Después rápidamente metió algo de dinero en uno de sus bolsillos mientras derramaba el contenido del frasco en una palangana, donde había realizado hacía poco sus abluciones matinales. Recuperó el brillante trofeo de la jabonosa agua fría, lo frotó con una toalla de manos y apareció en el salón de su suite mirando a Adela con aire triunfal, cuando de repente la puerta se abrió.

– Ése es el hombre, Inspector -gritó Carlotta, señalándole con un dedo acusador. Detrás de ella, apareció un joven fuerte con un bombín marrón encasquetado en la cabeza.

– Es el hombre que intentó violarme, y quien robó mis joyas. Mire, las tiene allí -Carlotta avanzó gritando.

El hombre joven cerró la puerta tras de sí y se acercó a Sanzionare.

– Si yo fuera usted, me estaría quieto, señor. Ahora, deme el collar.

– ¡Luigi! ¿Quién es esta gente? -el color carmesí de Adela ahora se había reemplazado por el blanco.

– Yo soy el Inspector Alien, señora, si usted habla inglés.

– Sí, hablo.

– Bien, esta dama es la señorita Carlotta Smythe.

– Sanguisuga -silbó Adela-. Sanguijuela.

– Pertenezco al cuerpo oficial de detectives de la Policía Metropolitana -continuó Alien.

– Vecchia strega -escupió Carlotta-. Vieja bruja.

– Yo puedo explicarlo -se ofreció Sanzionare sin convicción, mirando el collar, luego lo alejó otra vez, como si pretendiera que no estuviera allí.

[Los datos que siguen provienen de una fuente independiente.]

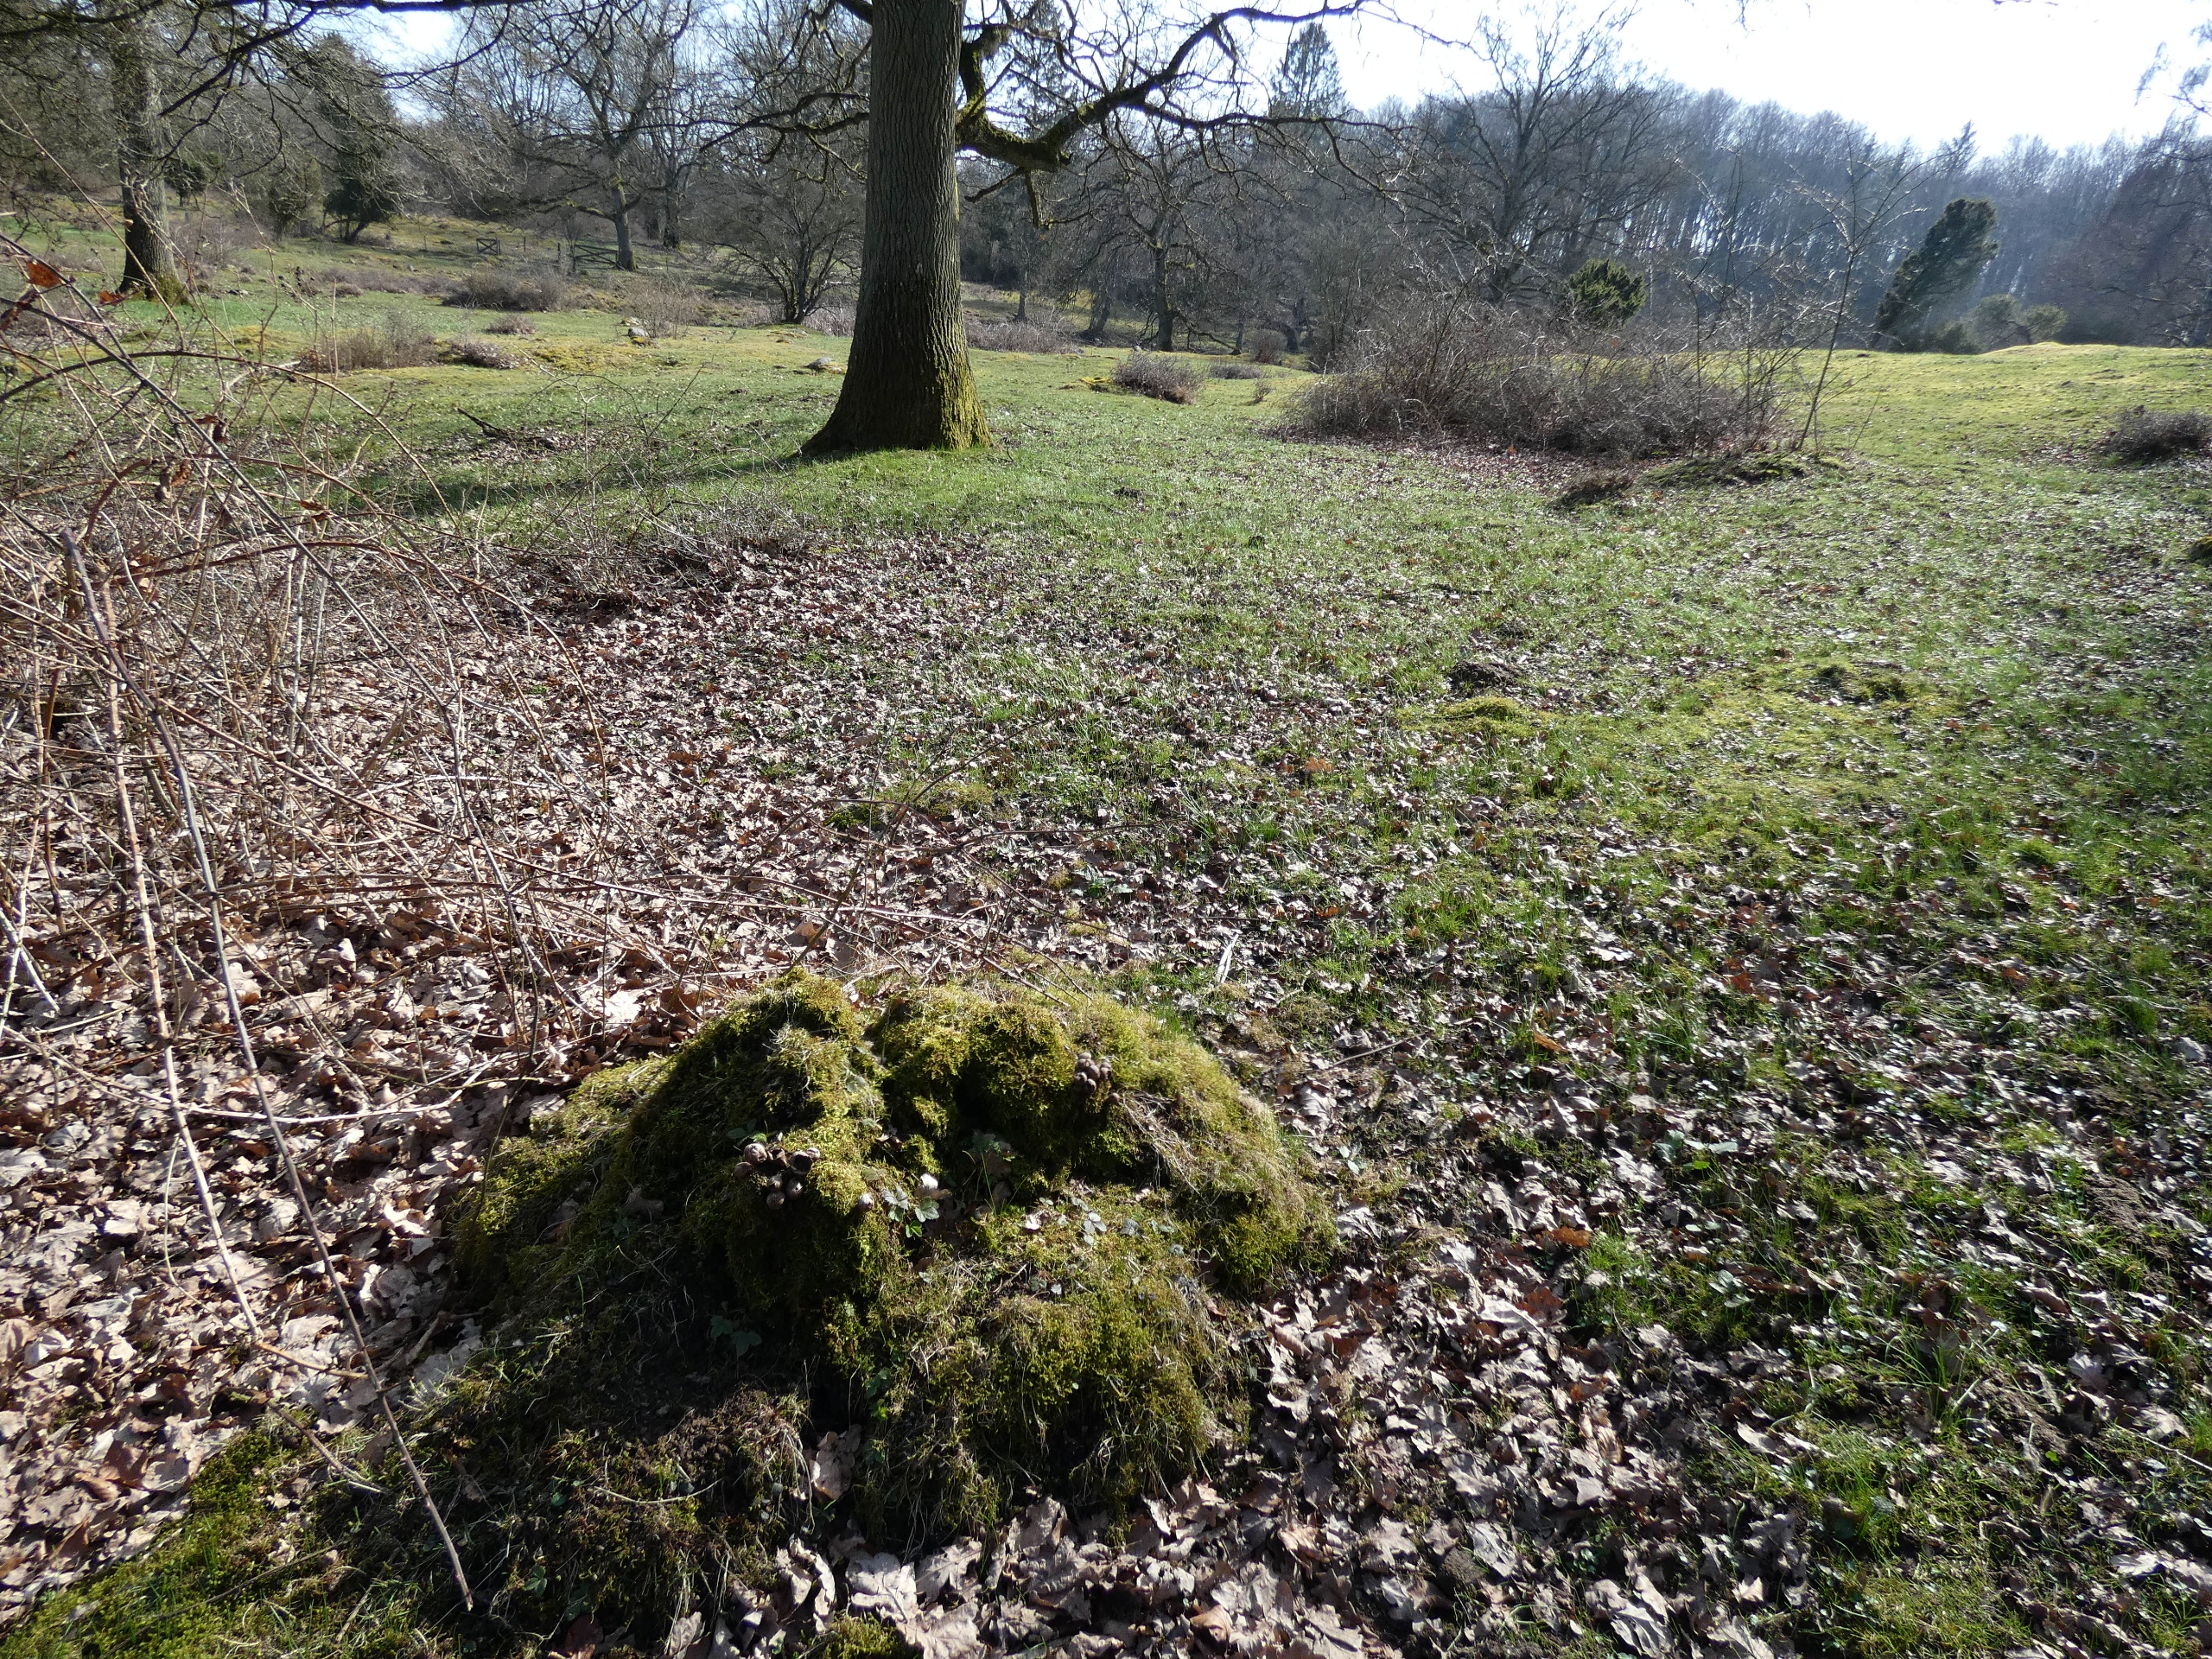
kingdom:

– La señorita Smythe demanda, señor…

– Entró a la fuerza en mi compartimento del coche cama e intentó violarme. Después descubrí que mi collar de rubíes y esmeraldas había desaparecido. Él lo tiene ahora, en sus manos.

Adela tomó aire: era como el bufido de una bestia salvaje a punto de saltar. Sanzionare abrió los dedos y dejó que el collar cayera en la alfombra, levantando los brazos para proteger su cabeza.